Top of Supplied records

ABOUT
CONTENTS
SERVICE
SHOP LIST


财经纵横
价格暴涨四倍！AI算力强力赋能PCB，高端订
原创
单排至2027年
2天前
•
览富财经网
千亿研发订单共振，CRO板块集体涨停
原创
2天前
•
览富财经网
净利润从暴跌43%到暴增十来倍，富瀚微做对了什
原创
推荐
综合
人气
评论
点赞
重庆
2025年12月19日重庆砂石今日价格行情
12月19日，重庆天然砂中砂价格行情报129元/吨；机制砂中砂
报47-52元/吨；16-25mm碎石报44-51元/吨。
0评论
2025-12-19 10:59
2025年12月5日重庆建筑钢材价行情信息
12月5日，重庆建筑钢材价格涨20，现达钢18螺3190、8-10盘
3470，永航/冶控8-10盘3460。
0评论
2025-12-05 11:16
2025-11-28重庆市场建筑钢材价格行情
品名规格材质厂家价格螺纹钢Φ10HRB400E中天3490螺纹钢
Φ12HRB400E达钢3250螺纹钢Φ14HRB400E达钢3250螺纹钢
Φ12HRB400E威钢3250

Bottom of Supplied records
Top of Supplied records

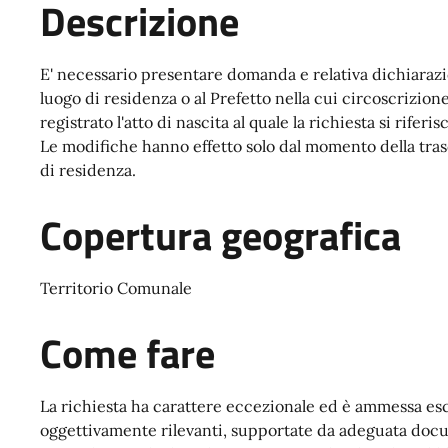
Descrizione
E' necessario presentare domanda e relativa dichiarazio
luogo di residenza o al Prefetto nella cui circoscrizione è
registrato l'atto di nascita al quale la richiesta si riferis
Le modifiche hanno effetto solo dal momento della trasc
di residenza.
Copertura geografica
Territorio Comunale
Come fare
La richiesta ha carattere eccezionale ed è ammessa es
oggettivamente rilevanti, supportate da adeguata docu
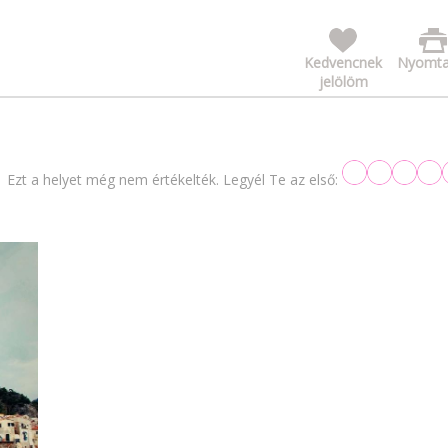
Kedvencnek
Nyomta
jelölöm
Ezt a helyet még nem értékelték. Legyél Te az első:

Bottom of Supplied records

> _Exercise brief_
Using the data above, which lines fall from the one with "registrato l'atto di" through the one with "Ezt a helyet"? Repeat them exactly, ends included, minus any pictures.

> _Response to this task_
registrato l'atto di nascita al quale la richiesta si riferis
Le modifiche hanno effetto solo dal momento della trasc
di residenza.
Copertura geografica
Territorio Comunale
Come fare
La richiesta ha carattere eccezionale ed è ammessa es
oggettivamente rilevanti, supportate da adeguata docu
Kedvencnek
Nyomta
jelölöm
Ezt a helyet még nem értékelték. Legyél Te az első:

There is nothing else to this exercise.